Starting a family while in graduate school brought not only practical challenges – there was no nanny budget in her stipend – but also risks related to her perceived career growth. Juggling the demands of work and family required help from friends and colleagues in Houston, yet as Lu explains, "Funding agencies expect you to move to different institutions," she says. "How else can you prove you are gaining new skills and independence?"
Drawing on the resourcefulness that served her in childhood, Lu resolved to progress her career while remaining at Baylor. She diversified her training through a postdoc under neuroscientist Michael Crair. As her two sons began reaching developmental milestones, Lu grew increasingly interested in brain development. When she took on an assistant professorship in the same department, objections from traditional funders led her to a bridge grant from the American Heart Association to produce pilot data. This creative approach paid off: the resulting data earned Lu her first NIH grant, which enabled her to become a tenure-track independent investigator.
"I had to take a very frugal approach, borrowing equipment from colleagues and collaborating extensively – which in the end made a higher impact," Lu says.
Those studies, which used mouse models to examine synaptic transmission, caught the attention of a private foundation with an interest in neurodegeneration. After speaking with their representatives, "I began to see that aging is just the other end of development," she says.
Approaching neurodegeneration through the lens of neurodevelopment enabled Lu to ask groundbreaking questions, such as how the body maintains the health of its neuronal networks and how "critical windows" of neuroplasticity are opened at specific points in time. In her subsequent post at Baylor’s Neurological Research Institute, and now at the Gill Center, Lu explores neural circuits over the course of the lifespan, from the effects of different inputs on neural circuit formation to the factors that can increase or prevent neurodegeneration.
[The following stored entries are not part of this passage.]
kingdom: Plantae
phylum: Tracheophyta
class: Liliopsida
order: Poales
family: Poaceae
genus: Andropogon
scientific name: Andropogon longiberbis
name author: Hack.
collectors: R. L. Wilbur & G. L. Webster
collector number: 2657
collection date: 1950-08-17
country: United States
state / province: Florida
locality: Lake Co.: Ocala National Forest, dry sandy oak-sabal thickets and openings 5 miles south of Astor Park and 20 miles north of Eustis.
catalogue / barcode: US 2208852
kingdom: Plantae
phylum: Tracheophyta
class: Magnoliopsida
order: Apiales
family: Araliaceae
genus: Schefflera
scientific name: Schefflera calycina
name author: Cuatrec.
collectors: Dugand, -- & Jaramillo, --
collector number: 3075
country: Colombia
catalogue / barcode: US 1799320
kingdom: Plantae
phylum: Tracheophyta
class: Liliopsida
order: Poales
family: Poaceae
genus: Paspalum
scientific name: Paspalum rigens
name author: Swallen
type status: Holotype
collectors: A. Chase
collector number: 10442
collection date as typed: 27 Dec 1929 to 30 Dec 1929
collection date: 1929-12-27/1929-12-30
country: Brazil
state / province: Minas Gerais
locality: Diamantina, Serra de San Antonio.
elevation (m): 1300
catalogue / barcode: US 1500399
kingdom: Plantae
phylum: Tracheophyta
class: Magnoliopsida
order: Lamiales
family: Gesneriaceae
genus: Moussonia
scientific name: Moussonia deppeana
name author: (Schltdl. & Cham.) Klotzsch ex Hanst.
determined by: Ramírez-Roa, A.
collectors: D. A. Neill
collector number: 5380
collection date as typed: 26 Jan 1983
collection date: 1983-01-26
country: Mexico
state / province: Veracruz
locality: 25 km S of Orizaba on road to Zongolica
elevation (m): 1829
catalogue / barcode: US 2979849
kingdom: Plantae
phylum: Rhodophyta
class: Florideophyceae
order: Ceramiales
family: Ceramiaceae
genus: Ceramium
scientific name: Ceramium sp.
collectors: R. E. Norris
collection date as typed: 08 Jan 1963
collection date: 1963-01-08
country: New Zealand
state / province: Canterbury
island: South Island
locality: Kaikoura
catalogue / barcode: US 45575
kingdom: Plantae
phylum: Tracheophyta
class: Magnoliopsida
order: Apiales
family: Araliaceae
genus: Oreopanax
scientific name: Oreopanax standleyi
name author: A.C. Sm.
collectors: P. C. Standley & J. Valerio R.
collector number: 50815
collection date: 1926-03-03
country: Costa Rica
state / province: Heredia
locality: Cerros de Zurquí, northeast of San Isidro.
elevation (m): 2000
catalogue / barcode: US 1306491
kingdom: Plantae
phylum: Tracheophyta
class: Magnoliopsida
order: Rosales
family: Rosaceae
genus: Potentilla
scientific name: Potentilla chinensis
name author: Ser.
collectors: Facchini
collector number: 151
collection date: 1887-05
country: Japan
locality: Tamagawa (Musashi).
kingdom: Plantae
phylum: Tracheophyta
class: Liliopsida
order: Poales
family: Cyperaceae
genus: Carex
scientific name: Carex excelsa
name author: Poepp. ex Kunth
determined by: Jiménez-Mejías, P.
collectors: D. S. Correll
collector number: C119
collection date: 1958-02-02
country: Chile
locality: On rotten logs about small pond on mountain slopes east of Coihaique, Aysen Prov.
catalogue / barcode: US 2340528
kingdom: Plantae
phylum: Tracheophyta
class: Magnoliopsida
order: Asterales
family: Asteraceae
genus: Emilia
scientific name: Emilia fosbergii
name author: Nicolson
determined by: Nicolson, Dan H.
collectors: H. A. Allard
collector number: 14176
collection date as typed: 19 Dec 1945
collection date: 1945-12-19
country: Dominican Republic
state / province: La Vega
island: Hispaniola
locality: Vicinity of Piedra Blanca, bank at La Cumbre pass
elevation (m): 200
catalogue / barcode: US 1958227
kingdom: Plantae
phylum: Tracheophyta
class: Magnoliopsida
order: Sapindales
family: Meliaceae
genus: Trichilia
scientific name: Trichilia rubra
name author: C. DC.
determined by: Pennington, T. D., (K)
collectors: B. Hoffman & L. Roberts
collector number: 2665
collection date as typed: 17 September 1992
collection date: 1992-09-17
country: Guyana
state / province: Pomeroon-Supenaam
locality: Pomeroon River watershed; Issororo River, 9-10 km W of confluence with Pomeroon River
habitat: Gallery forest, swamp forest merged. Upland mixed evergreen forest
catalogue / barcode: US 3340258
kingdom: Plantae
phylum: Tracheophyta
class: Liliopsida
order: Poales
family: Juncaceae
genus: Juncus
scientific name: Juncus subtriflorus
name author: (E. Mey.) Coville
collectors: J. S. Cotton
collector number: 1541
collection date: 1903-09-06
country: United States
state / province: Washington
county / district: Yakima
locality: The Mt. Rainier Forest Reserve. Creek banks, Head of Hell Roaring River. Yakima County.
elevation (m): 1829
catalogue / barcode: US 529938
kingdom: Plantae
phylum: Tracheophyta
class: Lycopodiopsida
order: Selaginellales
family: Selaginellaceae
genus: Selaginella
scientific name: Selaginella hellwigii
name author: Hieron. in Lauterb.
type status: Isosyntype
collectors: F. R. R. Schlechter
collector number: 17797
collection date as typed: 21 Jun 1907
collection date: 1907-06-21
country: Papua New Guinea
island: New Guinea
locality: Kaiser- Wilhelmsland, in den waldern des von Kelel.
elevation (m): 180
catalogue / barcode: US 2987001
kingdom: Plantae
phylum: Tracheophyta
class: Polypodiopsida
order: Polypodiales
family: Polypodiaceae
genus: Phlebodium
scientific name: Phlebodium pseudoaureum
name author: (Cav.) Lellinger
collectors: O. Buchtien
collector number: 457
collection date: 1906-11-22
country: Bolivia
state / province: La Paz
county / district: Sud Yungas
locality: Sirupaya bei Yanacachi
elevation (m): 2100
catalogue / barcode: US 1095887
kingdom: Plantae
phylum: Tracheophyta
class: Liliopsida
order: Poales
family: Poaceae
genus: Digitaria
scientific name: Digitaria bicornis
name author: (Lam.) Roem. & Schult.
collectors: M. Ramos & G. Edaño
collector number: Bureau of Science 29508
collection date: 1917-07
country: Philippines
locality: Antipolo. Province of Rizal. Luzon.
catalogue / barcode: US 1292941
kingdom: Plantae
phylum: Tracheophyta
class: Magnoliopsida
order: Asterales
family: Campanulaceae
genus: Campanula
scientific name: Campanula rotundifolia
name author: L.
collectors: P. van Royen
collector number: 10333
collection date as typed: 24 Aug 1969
She is also investigating biomarkers of brain health: Lu's mouse studies indicate that elevated microRNA levels appear in the blood prior to symptoms of numerous ailments including inflammation and Alzheimer's Disease.
Summing up her history of defying expectations and turning challenges into advantages, Lu says, "You can’t get frustrated by critics or limitations. If you are motivated and like what you do, you will find a way."